Notes on Ingredients

  • Overripe bananas are non-negotiable: The browner and more spotted, the better. If you only have fresh bananas, toss them in a 300°F oven for 15 minutes until the skins turn dark brown.
  • Melted butter creates the perfect texture: Unlike creamed butter in regular cookies, melted butter gives these their signature dense, chewy bite.
  • Light brown sugar adds moisture and flavor: The molasses content keeps cookies soft longer and adds subtle caramel notes that complement the banana.
  • Fresh cinnamon makes a difference: Ground cinnamon loses its punch over time, so check your spice rack date before starting.
banana snickerdoodles recipe closeup

Recipe Variations

  • Pumpkin Spice Version I substitute half the mashed banana with pumpkin puree and add a teaspoon of pumpkin pie spice. This creates a more complex fall flavor that’s less sweet than the original and gives the cookies a beautiful orange color.

### QUESTIONS:
(a) In the banana snickerdoodle notes, what should you do if you only have fresh bananas?
(b) Pick up the banana snickerdoodle notes after their last sentence and write the next part.

### SUPPLIED DATA:
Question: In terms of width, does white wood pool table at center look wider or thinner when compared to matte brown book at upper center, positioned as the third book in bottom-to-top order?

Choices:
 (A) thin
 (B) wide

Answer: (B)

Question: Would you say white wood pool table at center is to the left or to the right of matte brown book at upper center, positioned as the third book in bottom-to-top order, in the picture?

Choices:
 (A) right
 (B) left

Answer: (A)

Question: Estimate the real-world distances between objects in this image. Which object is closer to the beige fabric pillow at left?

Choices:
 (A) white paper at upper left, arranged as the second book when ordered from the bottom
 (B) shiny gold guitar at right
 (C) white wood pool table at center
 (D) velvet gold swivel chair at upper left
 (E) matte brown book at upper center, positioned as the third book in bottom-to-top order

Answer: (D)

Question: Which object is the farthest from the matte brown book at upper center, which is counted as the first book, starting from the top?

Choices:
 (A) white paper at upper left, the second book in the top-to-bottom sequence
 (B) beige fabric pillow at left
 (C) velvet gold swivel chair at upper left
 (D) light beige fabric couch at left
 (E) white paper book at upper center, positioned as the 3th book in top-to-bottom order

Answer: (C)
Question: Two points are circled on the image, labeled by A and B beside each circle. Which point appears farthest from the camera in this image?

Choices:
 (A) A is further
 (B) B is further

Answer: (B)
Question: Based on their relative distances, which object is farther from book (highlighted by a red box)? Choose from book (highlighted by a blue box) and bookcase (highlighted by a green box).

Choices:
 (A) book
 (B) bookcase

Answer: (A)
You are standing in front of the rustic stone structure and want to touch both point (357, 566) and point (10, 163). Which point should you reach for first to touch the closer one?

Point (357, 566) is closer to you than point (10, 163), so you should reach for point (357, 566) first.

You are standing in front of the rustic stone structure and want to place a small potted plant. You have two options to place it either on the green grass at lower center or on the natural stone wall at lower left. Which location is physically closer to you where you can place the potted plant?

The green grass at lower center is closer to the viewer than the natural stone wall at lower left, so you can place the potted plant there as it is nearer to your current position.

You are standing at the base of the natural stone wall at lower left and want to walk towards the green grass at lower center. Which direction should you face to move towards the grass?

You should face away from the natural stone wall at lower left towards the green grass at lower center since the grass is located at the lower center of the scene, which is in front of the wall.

### ANSWERS PER TASK:
(a) Put them in a 300°F oven for 15 minutes until the skins turn dark brown.

(b)
  • Chocolate Chip Addition I fold in ½ cup of mini chocolate chips after mixing the wet and dry ingredients. The chocolate adds richness and makes these cookies feel more like a dessert than a healthy snack.
  • Oatmeal Banana Cookies I replace ¼ cup of flour with old-fashioned oats for extra texture and fiber. These have a heartier, more filling quality that makes them perfect for breakfast or an afternoon energy boost.
banana snickerdoodle cookies

Frequently Asked Questions

Can I use fresh bananas instead of overripe ones? 

Fresh bananas won’t give you enough flavor or sweetness for this recipe. The starches in overripe bananas have converted to sugars, creating that intense banana flavor these cookies need. If you only have fresh bananas, bake them whole at 300°F for 15-20 minutes until the skins turn dark brown.

Why do my cookies spread too much during baking? 

Cookie spreading happens when the dough isn’t chilled long enough or the butter was too warm when you mixed it. The dough needs that full hour of chilling time to firm up the butter. Make sure your melted butter is completely cooled before adding it to other ingredients.

Can I make these cookies without an electric mixer? 

You can, but it requires more effort to properly cream the melted butter. Make sure your butter is soft but not hot, then use a wooden spoon to beat it vigorously for several minutes. Keep beating until it becomes light and fluffy.

How do I know when the cookies are perfectly done?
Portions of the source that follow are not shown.